O que vão fazer com essa terra? Quais
são as alternativas para o futuro dessa
população nessas terras? Acho
que a grande virada da Funai, a grande mudança
que houve nos últimos anos é
que a Funai não tem mais aquela visão
que se tinha de assistencialista.
ABr - Por trás dessa
visão assistencialista, havia uma ideia
de integrar as culturas indígenas à
cultura central, digamos assim. Estamos passando
por um momento de conflitos em várias
áreas. É por conta desse choque
de paradigmas?
Marta - Acho que tem diferentes
tipos de conflitos a colocar.
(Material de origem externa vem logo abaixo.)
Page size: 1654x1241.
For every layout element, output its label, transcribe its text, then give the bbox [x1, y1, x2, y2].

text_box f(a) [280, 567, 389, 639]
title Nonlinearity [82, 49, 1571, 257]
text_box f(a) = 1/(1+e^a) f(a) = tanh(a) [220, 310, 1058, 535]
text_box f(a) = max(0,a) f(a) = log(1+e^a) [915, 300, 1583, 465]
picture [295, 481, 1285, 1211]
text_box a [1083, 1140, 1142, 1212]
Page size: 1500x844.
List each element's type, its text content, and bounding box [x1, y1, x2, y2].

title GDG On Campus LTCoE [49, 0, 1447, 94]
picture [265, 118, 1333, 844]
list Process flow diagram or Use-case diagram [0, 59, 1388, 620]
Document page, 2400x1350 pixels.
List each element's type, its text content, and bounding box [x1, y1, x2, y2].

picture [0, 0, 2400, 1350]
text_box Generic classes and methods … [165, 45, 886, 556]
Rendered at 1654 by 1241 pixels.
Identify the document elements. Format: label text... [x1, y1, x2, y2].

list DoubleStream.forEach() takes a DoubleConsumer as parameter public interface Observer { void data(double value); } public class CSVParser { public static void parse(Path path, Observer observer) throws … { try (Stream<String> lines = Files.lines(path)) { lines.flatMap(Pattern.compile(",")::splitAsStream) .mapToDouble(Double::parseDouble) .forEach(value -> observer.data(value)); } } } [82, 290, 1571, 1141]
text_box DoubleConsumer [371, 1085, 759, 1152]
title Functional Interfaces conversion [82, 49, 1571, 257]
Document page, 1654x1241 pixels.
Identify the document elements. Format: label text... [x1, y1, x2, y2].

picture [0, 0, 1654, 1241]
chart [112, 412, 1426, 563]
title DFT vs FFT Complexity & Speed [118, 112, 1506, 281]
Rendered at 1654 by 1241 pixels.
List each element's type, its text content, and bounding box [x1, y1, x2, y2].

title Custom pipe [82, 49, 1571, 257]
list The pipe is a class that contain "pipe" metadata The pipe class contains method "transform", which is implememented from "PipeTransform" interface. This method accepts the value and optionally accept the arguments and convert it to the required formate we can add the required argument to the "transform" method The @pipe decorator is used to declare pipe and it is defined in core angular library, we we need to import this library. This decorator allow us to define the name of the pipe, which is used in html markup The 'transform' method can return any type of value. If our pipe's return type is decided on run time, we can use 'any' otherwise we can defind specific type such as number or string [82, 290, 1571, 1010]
Acho que a mudança
de paradigmas que ocorreu no final dos anos
1980 com a Constituição, mas
também em termos de visão da
sociedade brasileira, é que os povos
indígenas são dessa parte do
território da América do Sul,
não são uma categoria transitória.
Os povos indígenas estão aqui,
fazem parte da sociedade brasileira, patrimônio
cultural do Brasil que é um país
multiétnico. Nos anos 1970, era muito
comum a maior parte das pessoas - inclusive
professores da USP [Universidade de São
Paulo], onde eu cursei ciências sociais
- dizer que os povos indígenas estavam
fadados ao desaparecimento. Até os
anos 1970, demarcar uma terra indígena
era demarcar uma aldeia. E demarcar uma aldeia
ou pedaço de terra para uma determinada
população significava uma reserva
com índios que falam a mesma língua
e que moram perto podem ser colocados ali
dentro. A ideia era demarcar aldeia e não
o espaço para reprodução
física ou cultural, que é absolutamente
fundamental para a sobrevivência dessa
população. É muito importante
a existência de matas, água,
animais, montanhas, de um território
culturalmente mais fácil de viver...
Não é preciso que se tenha um
carro, geladeira ou computador do ano para
ser feliz.
ABr - Isso não quer
dizer que o índio não possa
ter internet wireless...
Marta - Eles têm todo
direito de dialogar, de ter computadores,
caminhonetes como todo cidadão brasileiro.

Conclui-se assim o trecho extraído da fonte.